World Health Organisation (WHO) data show that coronavirus infections in Africa have been dropping since July despite fears when COVID-19 first emerged last year that the pandemic would sweep across Africa, killing millions.
Although it’s still unclear what COVID-19’s ultimate toll will be, that catastrophic scenario has yet to materialise in Zimbabwe or much of the continent.
Scientists emphasise that obtaining accurate COVID-19 data, particularly in African countries with patchy surveillance, is extremely difficult, and warn that declining coronavirus trends could easily be reversed.
But there is something “mysterious” going on in Africa that is puzzling scientists, said Wafaa El-Sadr, chair of global health at Columbia University. She said:
Africa doesn’t have the vaccines and the resources to fight COVID-19 that they have in Europe and the US, but somehow they seem to be doing better.
Some researchers say the continent’s younger population – the average age is 20 versus about 43 in Western Europe — in addition to their lower rates of urbanisation and tendency to spend time outdoors, may have spared it the more lethal effects of the virus so far.
Several studies are probing whether there might be other explanations, including genetic reasons or past infection with parasitic diseases.
On Friday, researchers working in Uganda said they found COVID-19 patients with high rates of exposure to malaria were less likely to suffer severe disease or death than people with little history of the disease.
Jane Achan, a senior research advisor at the Malaria Consortium and a co-author of the study said:
We went into this project thinking we would see a higher rate of negative outcomes in people with a history of malaria infections because that’s what was seen in patients co-infected with malaria and Ebola.
We were actually quite surprised to see the opposite — that malaria may have a protective effect.

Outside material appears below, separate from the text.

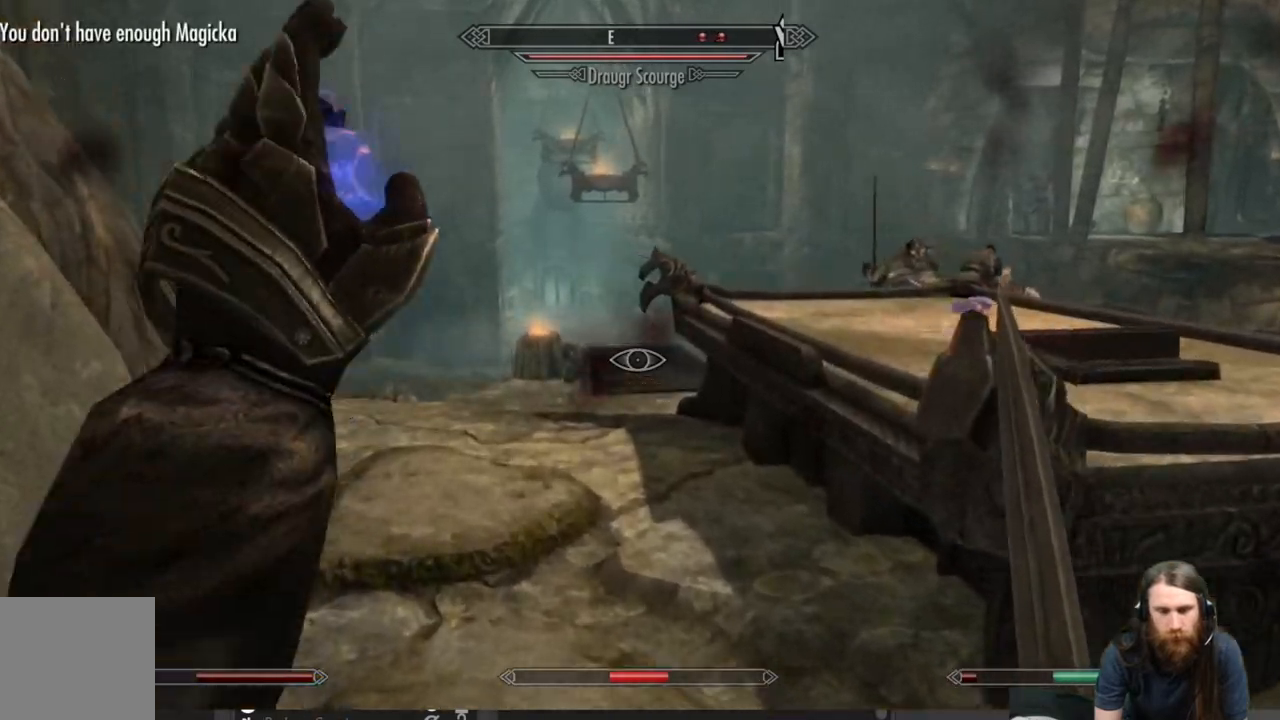
{"buttons": [], "left_stick": "up-left", "right_stick": "center", "events": [[450, "L2", "up"]]}
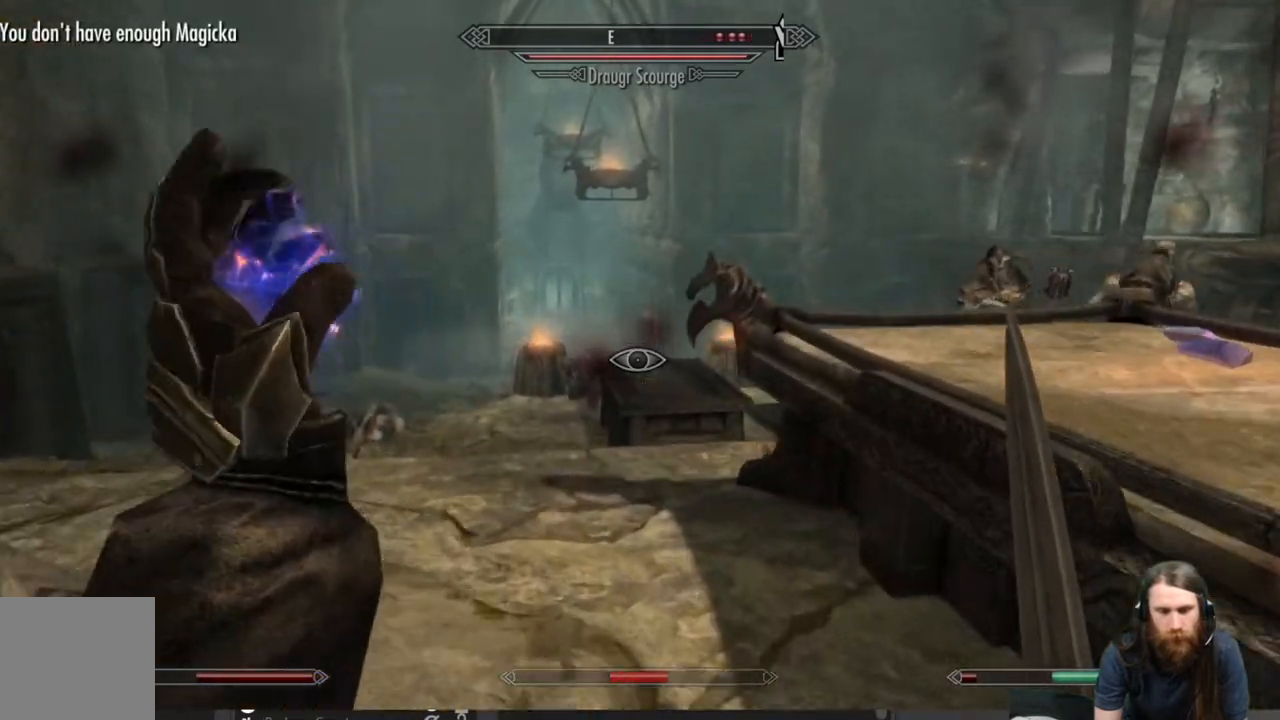
{"buttons": [], "left_stick": "up-left", "right_stick": "center", "events": []}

Achan said this may suggest that past infection with malaria could “blunt” the tendency of people’s immune systems to go into overdrive when they are infected with COVID-19.
The research was presented on Friday at a meeting of the American Society of Tropical Medicine and Hygiene.
Christian Happi, director of the African Center of Excellence for Genomics of Infectious Diseases at Redeemer’s University in Nigeria, said authorities are used to curbing outbreaks even without vaccines and credited the extensive networks of community health workers.
Devi Sridhar, chair of global public health at the University of Edinburgh, said African leaders haven’t gotten the credit they deserve for acting quickly, citing Mali’s decision to close its borders before COVID-19 even arrived.
Oyewale Tomori, a Nigerian virologist who sits on several WHO advisory groups, suggested Africa might not even need as many vaccines as the West.
It’s an idea that, while controversial, he says is being seriously discussed among African scientists — and is reminiscent of the proposal British officials made last March to let COVID-19 freely infect the population to build up immunity.